5. preparation method as claimed in claim 4, it is characterised in that when the depositing temperature is 550 DEG C, the back bias voltage It is -50~-100V, the residual stress of the transition metal boride coating is 0.12~-0.16GPa；

When the depositing temperature be 500 DEG C when, the back bias voltage be -30~-70V, the transition metal boride coating it is residual Residue stress is 0.112~-0.112GPa；

When the depositing temperature be 450 DEG C when, the back bias voltage be -10~-40V, the transition metal boride coating it is residual Residue stress is 0.094~-0.074GPa.

6. preparation method as claimed in claim 3, it is characterised in that the transition metal boride coating is wolfram diboride, When the depositing temperature is 450 DEG C, the back bias voltage is -15V, and the residual stress of the transition metal boride coating is approached 0GPa。

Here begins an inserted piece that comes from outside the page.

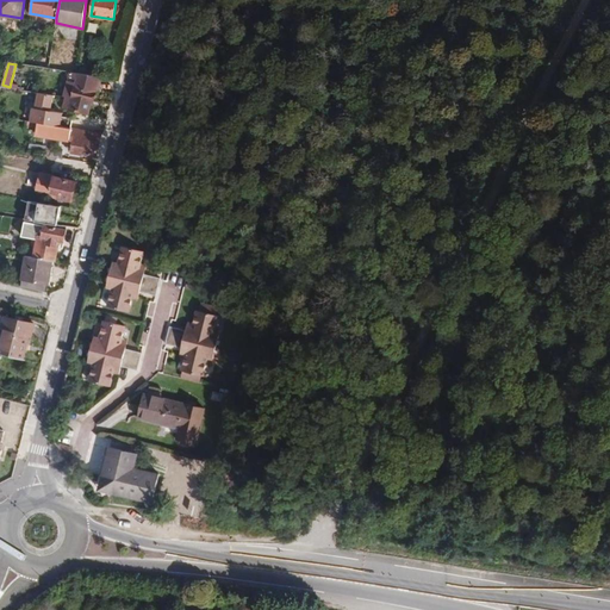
[(66,92),(64,97),(67,98),(64,107),(88,113),(92,101),(94,103),(100,76),(76,72),(74,72),(70,86),(76,86),(74,94),(66,92)]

7. preparation method as claimed in claim 3, it is characterised in that the transition metal boride coating is two chromium borides, When the depositing temperature is 550 DEG C, the back bias voltage is -255V, and the residual stress of the transition metal boride coating connects Nearly 0GPa.

8. a kind of micro- brills of the PCB with transition metal boride coating, it is characterised in that including micro- brill matrix, and set In micro- transition metal boride coating bored on matrix, the absolute value of the residual stress of the transition metal boride coating Less than 0.3GPa.

9. micro- brills of PCB as claimed in claim 1, it is characterised in that the thickness of the transition metal boride coating is 0.2 ~4 μm.

10. micro- brills of PCB as claimed in claim 1, it is characterised in that using GCr15 as friction pair, the micro- brills of the PCB On coefficient of friction of the transition metal boride coating under 10N load be 0.2-0.5；The transition metal boride coating Fracture toughness is 2-4MPam^1/2。